More than anything else, the book’s sheer scope, as well as its capacity to move with great confidence between the macro and micro while attempting to uncover seemingly universal principles harks back to the writings of classical antiquity. This is a conscious choice by Taleb, who regularly evokes the ancients, and who suggests throughout that he is taking his cue more from the likes of Seneca and Aristotle than any regular of the Aspen Ideas Festival.

This is displayed most brazenly in a passage envisioning a dialogue between Socrates and one of Taleb’s own rhetorical creations, Fat Tony—a corpulent, independently wealthy Italian gentlemen from New Jersey. As an embodiment of antifragility Fat Tony pays little heed to books or the opinions of experts, and instead cares only about his own bottom line, sizing up the world in terms of suckers and non-suckers, risks and rewards. In his dialogue with Socrates, Fat Tony takes over for Euthyphro, besting the philosopher where Euthyphro famously fell short, and displaying the limits of definition-based forms of knowledge in the process. “The problem, my poor old Greek,” Fat Tony tells Socrates, “is that you are killing the things we can know but not express … You are taking the joy of ignorance out of the things we don’t understand. And you have no answer.”

Tangling with the ancients in this way takes a certain Herculean arrogance. And it would be easy to write off the entire book as precisely the kind of cocksure theorizing that Taleb himself so adamantly condemns.

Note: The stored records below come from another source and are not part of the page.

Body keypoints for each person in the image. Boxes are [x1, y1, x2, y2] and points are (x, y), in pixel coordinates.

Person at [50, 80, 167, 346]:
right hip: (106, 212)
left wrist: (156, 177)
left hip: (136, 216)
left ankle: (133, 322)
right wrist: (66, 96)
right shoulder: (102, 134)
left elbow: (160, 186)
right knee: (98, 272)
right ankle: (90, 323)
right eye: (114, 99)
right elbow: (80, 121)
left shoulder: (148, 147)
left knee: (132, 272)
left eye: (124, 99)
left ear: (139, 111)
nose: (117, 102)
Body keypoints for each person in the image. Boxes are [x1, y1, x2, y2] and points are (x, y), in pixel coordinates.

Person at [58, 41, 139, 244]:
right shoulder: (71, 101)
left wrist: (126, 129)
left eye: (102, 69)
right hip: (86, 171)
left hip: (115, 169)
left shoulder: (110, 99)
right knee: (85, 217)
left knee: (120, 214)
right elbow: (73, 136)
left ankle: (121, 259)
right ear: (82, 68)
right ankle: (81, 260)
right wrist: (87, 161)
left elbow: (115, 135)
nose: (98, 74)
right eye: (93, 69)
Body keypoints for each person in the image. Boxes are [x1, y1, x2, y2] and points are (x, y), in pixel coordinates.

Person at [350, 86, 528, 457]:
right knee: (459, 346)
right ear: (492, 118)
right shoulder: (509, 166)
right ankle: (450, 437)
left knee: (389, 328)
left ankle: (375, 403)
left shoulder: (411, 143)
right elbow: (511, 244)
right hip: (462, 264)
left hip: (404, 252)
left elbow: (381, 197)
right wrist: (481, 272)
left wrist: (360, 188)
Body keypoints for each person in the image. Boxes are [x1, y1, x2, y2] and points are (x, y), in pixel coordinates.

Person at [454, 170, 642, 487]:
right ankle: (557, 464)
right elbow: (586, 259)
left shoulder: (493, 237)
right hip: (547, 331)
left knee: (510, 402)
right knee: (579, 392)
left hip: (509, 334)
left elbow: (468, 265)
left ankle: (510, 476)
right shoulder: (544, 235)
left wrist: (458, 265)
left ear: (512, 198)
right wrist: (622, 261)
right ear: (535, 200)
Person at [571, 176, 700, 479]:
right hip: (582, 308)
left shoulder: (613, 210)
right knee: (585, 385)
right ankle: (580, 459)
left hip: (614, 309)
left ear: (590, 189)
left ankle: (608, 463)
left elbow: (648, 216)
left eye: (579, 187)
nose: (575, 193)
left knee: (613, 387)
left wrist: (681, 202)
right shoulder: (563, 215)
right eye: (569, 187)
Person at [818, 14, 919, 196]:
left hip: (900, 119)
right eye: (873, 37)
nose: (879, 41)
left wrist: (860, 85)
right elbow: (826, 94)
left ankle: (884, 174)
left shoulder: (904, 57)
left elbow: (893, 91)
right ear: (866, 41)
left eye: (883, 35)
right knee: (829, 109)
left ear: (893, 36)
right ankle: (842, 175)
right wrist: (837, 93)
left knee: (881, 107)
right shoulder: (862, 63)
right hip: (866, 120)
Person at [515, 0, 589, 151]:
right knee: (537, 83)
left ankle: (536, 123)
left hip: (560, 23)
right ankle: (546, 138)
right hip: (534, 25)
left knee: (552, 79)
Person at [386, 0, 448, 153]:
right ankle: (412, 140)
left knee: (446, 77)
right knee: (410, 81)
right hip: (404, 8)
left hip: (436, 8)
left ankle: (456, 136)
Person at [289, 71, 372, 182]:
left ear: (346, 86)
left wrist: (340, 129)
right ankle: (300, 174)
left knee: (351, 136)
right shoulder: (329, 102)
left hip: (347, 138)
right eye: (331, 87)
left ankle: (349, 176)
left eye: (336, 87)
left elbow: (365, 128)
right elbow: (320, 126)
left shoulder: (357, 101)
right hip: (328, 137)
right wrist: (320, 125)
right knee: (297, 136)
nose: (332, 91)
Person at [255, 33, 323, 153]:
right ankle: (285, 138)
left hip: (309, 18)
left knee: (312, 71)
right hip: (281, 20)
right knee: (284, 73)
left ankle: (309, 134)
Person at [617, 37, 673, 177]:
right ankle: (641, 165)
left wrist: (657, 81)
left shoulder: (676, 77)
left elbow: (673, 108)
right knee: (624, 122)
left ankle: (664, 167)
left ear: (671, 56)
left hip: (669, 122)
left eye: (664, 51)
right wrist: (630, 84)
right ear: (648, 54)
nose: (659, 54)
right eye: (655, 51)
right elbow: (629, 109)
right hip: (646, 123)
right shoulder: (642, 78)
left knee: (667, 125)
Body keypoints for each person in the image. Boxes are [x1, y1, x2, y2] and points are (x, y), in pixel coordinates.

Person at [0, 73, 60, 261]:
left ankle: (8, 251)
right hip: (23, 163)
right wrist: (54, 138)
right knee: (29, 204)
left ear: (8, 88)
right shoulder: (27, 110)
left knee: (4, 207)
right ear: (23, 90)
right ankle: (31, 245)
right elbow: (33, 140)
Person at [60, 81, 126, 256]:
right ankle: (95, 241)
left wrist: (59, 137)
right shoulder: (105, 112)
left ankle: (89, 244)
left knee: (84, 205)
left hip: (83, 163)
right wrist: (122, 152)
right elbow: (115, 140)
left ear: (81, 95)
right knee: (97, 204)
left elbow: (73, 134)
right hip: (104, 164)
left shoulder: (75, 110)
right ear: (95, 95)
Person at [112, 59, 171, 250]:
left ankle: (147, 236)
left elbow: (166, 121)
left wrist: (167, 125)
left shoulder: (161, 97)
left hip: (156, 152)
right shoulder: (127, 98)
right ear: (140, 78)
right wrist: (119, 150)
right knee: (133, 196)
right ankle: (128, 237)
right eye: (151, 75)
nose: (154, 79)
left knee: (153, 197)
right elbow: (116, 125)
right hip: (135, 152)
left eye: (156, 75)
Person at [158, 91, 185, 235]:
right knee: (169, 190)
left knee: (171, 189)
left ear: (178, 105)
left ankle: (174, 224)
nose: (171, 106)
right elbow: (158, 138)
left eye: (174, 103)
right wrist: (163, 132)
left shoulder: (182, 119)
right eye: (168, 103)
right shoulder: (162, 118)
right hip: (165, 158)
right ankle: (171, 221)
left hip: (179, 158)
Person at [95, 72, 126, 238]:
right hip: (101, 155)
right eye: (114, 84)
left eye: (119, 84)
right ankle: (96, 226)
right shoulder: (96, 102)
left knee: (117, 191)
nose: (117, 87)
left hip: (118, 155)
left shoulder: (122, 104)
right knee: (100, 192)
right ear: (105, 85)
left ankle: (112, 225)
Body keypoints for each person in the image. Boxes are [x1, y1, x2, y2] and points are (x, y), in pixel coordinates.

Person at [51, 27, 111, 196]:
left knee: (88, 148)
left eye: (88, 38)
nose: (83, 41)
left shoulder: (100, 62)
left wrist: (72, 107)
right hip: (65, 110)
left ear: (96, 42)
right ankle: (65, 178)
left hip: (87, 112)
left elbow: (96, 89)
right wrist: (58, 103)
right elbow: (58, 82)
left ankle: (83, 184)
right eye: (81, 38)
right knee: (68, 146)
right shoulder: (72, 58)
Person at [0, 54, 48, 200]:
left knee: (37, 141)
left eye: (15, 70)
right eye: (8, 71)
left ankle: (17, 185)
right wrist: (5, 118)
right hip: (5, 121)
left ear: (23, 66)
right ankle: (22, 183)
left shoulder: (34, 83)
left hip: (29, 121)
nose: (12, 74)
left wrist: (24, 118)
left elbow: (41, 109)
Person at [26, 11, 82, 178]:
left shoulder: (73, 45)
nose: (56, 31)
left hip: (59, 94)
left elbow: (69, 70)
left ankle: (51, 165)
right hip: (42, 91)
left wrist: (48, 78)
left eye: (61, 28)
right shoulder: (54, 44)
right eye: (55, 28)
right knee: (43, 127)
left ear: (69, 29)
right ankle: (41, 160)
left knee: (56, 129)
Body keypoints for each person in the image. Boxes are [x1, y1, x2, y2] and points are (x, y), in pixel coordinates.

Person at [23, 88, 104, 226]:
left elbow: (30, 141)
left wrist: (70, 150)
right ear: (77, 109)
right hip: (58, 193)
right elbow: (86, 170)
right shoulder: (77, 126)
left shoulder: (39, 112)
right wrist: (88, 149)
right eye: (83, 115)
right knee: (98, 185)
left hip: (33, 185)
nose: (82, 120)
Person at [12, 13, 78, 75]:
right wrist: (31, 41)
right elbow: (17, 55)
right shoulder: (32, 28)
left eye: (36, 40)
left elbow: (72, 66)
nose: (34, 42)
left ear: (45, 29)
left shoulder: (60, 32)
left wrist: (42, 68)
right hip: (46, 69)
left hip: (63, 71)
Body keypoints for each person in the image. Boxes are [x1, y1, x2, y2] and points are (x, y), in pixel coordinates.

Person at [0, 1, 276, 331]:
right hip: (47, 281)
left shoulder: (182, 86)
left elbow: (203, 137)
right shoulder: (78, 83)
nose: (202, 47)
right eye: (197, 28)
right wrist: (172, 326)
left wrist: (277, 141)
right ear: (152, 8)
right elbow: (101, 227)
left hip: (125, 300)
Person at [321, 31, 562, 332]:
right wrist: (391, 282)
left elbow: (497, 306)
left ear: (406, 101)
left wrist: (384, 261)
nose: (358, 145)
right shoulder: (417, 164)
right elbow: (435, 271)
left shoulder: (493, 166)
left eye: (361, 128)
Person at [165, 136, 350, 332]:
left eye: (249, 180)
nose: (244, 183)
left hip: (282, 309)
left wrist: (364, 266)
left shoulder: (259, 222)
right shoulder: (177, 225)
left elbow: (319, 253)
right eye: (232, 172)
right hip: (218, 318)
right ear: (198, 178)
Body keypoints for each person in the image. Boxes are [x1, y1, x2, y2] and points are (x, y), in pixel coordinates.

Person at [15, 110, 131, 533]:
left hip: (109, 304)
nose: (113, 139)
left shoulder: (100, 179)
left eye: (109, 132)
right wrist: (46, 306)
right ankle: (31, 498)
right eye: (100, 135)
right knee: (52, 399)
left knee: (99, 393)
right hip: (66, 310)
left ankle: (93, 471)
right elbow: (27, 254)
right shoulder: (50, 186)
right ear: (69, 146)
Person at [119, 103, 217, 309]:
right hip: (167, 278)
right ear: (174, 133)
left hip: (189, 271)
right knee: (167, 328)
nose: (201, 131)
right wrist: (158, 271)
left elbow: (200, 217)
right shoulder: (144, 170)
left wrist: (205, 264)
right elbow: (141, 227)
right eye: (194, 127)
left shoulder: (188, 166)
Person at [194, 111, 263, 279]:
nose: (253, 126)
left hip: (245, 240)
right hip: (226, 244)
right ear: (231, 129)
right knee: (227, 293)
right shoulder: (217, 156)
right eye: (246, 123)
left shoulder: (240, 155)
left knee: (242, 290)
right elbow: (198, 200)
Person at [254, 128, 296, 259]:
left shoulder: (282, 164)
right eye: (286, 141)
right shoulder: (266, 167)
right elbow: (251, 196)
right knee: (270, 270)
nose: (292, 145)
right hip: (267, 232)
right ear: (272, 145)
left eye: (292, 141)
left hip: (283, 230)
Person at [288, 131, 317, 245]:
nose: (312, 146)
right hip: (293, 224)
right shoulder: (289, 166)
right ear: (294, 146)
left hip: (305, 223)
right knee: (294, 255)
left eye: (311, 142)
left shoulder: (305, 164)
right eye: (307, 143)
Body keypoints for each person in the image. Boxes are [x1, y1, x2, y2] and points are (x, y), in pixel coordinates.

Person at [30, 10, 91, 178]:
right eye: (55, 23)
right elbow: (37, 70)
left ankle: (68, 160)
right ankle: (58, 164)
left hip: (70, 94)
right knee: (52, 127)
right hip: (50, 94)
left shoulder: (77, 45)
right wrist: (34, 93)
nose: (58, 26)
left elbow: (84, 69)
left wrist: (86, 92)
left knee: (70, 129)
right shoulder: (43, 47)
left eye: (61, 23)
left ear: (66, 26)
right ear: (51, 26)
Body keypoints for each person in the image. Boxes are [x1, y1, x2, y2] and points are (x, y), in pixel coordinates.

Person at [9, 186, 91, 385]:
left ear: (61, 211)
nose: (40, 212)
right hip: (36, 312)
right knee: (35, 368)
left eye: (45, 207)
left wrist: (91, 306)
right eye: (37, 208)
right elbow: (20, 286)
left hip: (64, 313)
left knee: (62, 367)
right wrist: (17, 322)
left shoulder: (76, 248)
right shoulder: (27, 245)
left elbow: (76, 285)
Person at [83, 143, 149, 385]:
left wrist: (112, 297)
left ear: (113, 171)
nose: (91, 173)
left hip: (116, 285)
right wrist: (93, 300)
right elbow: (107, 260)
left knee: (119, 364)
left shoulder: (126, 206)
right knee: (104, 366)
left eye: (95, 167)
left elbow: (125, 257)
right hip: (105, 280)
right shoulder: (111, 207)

This would be a mistake.

For all of Taleb’s obvious self-assuredness, Antifragile is, in part, an exploration of how little we understand, and how much suffering arises from overestimating the firmness with which we grasp the universe we inhabit. “There are secrets to our world,” he writes, “that only practice can reveal, and no opinion or analysis will ever capture in full.” It might be more appropriate, then, to see Antifragile as a paean to intellectual modesty—a characteristic that, strangely enough, nobody is likely to ascribe to Taleb anytime soon.

Editor's note: An earlier version of this article confused the monster Hydra with Medusa.